Let $f \colon [0,1] \to \mathbb R$ be continuous and let $f_n$ be defined by $$ f_n(x):=f(x^n), \qquad x \in [0,1], \,\, n \in \mathbb N. $$ Suppose there exists a continuous function $g$ on $[0,1]$ such that $f_n \to g$ uniformly. Then $f$ is constant.
Let $\overline{x} \in [0,1)$ be fixed.

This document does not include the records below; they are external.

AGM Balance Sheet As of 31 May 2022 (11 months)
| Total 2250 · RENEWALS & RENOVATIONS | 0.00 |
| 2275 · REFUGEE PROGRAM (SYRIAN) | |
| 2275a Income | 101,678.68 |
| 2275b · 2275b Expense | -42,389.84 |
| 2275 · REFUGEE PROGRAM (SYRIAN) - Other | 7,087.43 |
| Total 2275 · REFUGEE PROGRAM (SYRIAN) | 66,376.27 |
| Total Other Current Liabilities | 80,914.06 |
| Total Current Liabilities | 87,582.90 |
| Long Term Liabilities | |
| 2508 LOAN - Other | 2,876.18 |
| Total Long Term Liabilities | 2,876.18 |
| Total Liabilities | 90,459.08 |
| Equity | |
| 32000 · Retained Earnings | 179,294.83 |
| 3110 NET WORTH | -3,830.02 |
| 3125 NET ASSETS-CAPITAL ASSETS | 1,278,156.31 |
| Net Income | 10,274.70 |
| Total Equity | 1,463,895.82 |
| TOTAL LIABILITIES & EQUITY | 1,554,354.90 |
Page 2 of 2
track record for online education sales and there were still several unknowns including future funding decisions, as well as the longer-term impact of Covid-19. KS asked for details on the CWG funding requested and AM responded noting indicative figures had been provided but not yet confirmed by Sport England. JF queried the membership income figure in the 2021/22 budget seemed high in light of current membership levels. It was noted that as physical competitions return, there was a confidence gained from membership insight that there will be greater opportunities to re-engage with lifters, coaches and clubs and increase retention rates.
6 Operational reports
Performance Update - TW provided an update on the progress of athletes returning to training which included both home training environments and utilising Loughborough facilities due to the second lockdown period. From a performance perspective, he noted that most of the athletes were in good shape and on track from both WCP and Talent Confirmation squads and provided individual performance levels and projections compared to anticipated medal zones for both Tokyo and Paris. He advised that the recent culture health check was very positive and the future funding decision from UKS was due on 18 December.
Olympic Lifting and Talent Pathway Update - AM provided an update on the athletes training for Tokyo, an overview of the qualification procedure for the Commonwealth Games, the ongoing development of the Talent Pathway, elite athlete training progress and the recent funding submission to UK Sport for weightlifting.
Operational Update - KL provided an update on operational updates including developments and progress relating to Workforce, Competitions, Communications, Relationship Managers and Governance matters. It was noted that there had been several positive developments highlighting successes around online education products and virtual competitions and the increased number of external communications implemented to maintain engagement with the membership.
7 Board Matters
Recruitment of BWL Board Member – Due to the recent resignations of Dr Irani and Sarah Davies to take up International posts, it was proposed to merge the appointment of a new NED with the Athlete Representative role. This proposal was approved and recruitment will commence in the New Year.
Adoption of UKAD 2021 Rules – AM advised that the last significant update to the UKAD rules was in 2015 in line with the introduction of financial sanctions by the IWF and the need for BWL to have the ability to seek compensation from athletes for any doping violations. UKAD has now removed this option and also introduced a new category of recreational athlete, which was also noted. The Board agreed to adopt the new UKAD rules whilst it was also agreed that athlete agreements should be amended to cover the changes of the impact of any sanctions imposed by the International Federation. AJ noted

Then we have that the sequence of real numbers $x_n:=\overline{x}^{n} \to 0$ as $n \to +\infty$.
On the one hand, by continuity, we have
$$
f(x_n) \to f(0);
$$
on the other hand, being $f(x_n) = f(\overline{x}^{n}) = f_n(\overline{x})$, by pointwise convergence, we deduce
$$
f(x_n) = f_n(\overline{x}) \to g(\overline{x}).
$$
Hence for every $x \in [0,1)$ we have $g(x)= f(0)$.
If $x=1$ then we have $f(1)=f_n(1) \to g(1)$. By continuity, $g$ must be constant and in particular we have $f(0)=f(1)$.
Now for any $\overline{x} \in (0,1)$ we have $$ f(\overline{x}) = f_n(\overline{x}^{1/n}) \to g(1) $$ because $f_n \to g$ uniformly and $\overline{x}^{1/n} \to 1$. Hence we must have $f(x)=g(1)$ for any $x \in (0,1)$.
Thus we deduce that $f$ is constant on $[0,1]$.
Is this correct? Thanks.